::: INFORMATION GIVEN :::

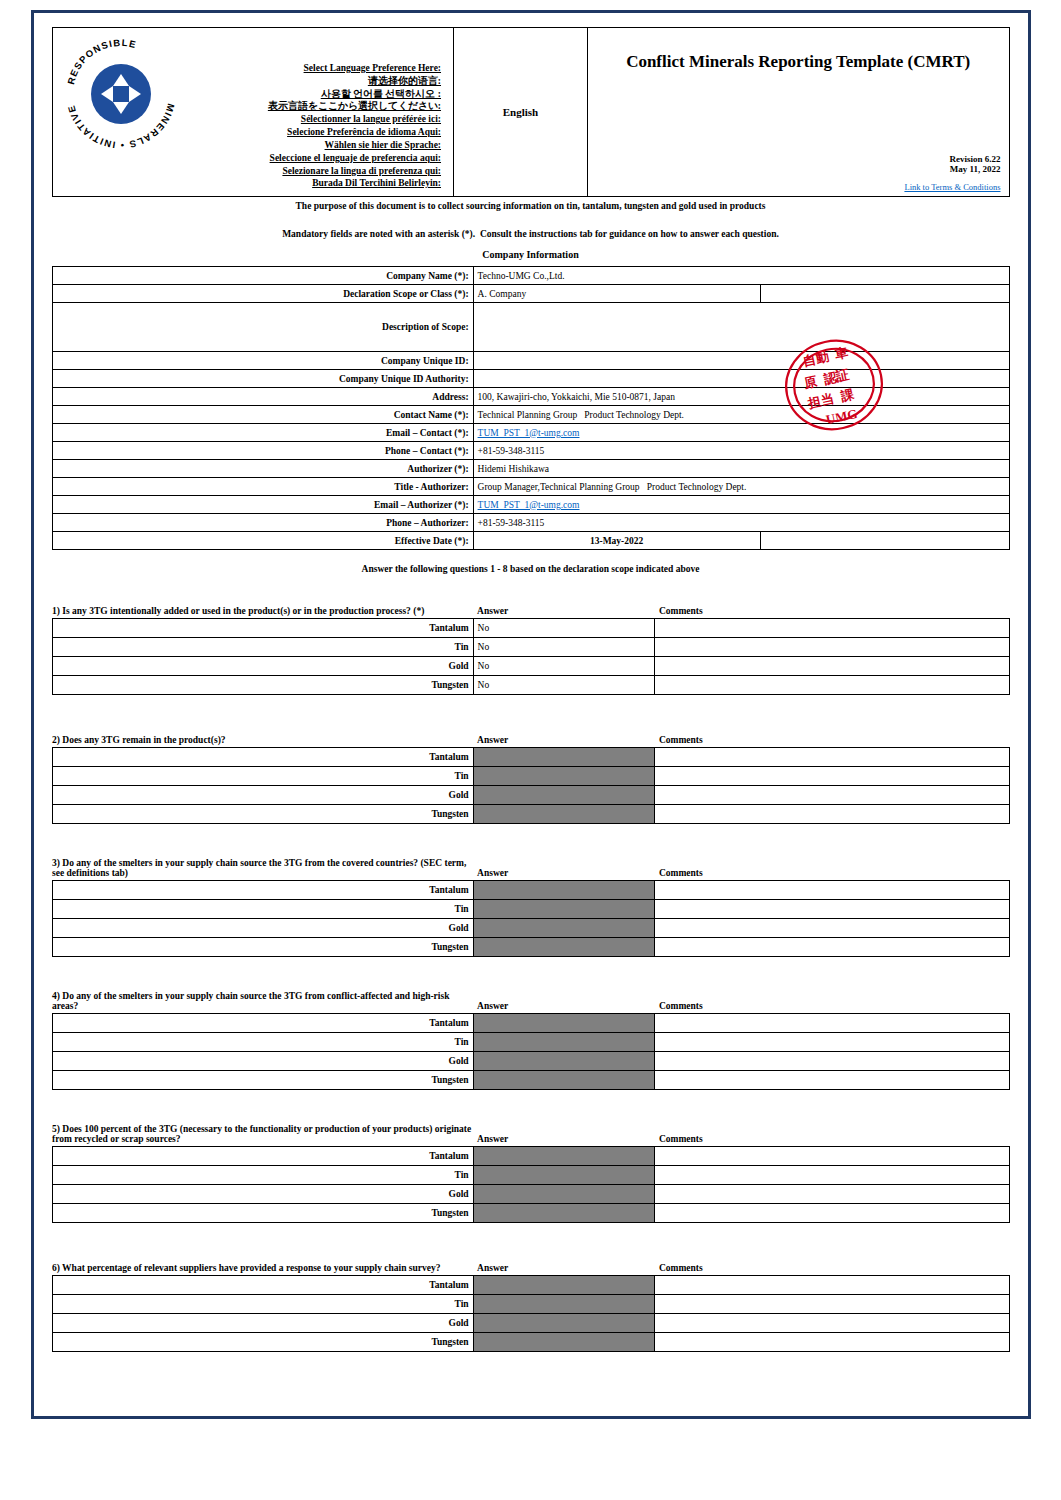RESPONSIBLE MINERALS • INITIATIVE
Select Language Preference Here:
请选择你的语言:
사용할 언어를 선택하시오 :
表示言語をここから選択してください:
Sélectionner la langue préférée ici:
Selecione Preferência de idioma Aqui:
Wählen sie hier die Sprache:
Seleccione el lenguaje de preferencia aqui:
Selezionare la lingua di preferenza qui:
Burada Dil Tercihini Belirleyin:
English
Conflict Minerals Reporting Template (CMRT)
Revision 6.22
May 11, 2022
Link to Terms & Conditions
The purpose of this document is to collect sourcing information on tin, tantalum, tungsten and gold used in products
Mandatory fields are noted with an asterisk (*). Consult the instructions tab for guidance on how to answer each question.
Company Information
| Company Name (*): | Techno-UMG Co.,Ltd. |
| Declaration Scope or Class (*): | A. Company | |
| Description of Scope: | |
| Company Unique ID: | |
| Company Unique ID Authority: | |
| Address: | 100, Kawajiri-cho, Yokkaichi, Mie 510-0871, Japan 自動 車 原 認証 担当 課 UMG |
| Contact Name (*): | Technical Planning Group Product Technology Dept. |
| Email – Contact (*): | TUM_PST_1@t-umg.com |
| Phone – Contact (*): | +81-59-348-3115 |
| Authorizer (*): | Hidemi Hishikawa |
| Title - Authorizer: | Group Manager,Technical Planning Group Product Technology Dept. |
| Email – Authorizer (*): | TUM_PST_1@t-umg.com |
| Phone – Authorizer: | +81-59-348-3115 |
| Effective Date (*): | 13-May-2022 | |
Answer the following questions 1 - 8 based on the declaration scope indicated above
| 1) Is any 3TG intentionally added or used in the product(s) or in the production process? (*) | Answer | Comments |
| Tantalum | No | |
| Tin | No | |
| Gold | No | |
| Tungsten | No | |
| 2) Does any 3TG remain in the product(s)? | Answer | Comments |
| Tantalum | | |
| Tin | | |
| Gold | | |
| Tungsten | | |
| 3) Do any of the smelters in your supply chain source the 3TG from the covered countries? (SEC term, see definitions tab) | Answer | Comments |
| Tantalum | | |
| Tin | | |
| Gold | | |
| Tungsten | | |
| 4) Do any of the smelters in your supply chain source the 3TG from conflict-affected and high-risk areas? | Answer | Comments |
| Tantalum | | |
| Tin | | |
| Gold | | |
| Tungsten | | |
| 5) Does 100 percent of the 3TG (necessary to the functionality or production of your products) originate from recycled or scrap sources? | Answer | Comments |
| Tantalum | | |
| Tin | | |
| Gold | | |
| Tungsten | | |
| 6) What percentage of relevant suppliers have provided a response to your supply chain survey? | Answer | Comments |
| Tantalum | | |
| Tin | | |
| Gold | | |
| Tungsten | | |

:::
::: INFORMATION GIVEN :::

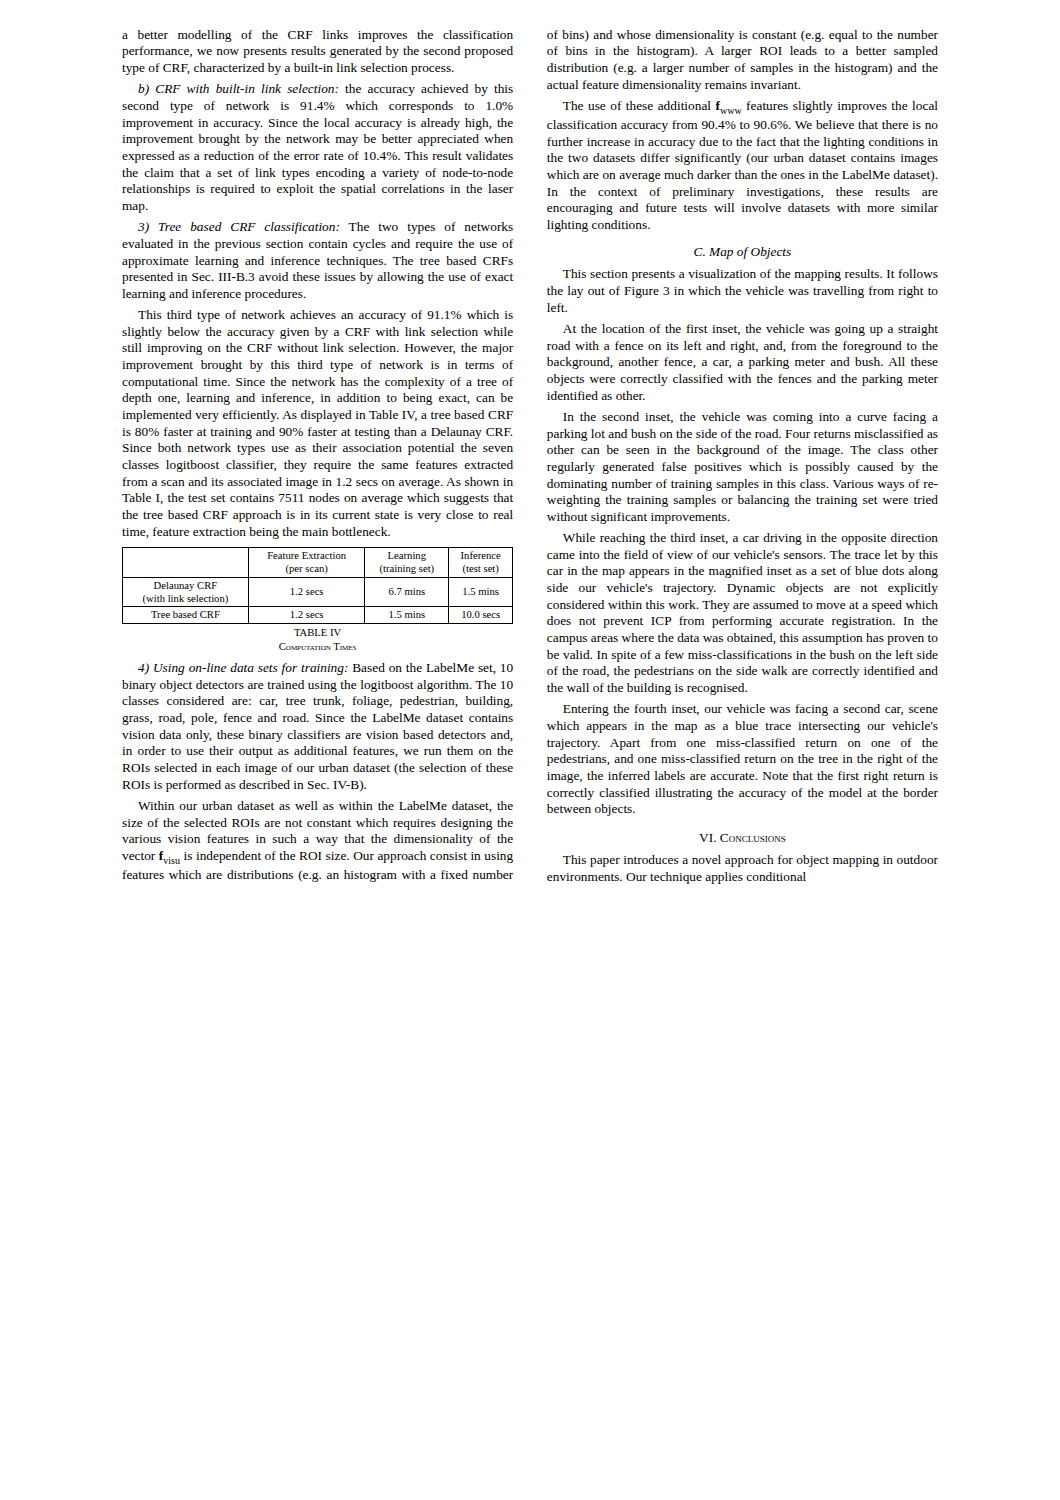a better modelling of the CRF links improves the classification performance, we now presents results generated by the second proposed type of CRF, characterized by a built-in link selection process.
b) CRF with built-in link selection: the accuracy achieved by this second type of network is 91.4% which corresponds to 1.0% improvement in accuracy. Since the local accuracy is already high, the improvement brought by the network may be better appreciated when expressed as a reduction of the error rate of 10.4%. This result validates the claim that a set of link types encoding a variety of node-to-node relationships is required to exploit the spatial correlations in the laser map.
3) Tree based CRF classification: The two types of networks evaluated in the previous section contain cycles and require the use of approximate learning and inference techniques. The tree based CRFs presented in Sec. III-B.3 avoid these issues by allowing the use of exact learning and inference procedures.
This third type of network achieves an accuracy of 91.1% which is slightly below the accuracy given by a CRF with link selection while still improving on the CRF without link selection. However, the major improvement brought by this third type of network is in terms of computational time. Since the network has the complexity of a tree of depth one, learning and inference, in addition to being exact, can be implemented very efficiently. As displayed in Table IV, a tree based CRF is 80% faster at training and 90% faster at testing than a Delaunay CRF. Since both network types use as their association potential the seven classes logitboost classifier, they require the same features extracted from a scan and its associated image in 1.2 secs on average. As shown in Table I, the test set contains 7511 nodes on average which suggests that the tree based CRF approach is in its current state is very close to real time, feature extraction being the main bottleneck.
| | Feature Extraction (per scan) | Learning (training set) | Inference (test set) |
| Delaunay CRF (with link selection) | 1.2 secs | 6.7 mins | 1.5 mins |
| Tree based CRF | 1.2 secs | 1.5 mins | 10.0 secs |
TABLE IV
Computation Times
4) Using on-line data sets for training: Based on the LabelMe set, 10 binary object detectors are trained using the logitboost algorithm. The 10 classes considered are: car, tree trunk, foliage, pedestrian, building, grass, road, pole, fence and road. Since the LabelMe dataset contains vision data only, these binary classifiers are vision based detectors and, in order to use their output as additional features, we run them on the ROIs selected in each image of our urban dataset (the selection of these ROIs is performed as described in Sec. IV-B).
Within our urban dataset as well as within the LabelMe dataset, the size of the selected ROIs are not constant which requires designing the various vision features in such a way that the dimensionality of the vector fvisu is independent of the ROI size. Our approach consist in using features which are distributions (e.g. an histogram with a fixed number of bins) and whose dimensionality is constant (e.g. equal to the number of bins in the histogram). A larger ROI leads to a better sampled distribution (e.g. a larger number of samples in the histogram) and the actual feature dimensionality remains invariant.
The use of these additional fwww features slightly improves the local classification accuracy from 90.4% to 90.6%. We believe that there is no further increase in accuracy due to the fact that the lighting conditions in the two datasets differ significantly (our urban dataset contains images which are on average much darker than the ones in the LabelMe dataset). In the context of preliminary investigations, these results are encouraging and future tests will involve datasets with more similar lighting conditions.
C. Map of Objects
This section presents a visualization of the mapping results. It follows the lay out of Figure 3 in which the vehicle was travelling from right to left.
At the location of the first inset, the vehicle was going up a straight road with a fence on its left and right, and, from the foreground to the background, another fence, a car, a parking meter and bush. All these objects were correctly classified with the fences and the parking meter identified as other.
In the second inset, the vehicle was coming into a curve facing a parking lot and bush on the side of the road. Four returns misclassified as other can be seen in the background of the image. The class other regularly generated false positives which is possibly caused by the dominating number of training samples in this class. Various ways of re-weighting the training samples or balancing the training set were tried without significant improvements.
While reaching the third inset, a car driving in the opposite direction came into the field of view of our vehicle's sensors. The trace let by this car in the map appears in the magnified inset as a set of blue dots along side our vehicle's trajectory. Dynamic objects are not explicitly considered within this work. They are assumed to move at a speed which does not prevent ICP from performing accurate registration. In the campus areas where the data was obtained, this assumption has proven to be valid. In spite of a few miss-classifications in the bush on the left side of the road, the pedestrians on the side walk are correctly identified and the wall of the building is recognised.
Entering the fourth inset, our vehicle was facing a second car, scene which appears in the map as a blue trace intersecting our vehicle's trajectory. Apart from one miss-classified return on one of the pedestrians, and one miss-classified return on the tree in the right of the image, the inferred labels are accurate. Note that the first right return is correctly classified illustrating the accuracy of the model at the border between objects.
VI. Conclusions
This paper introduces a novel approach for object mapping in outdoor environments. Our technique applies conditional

:::

In the data above, which lines lie between the line with "Entering the fourth" and the line with "This paper introduces", inclusive? Print those lines exactly and nothing else.

● **TASK RESPONSE**:
Entering the fourth inset, our vehicle was facing a second car, scene which appears in the map as a blue trace intersecting our vehicle's trajectory. Apart from one miss-classified return on one of the pedestrians, and one miss-classified return on the tree in the right of the image, the inferred labels are accurate. Note that the first right return is correctly classified illustrating the accuracy of the model at the border between objects.
VI. Conclusions
This paper introduces a novel approach for object mapping in outdoor environments. Our technique applies conditional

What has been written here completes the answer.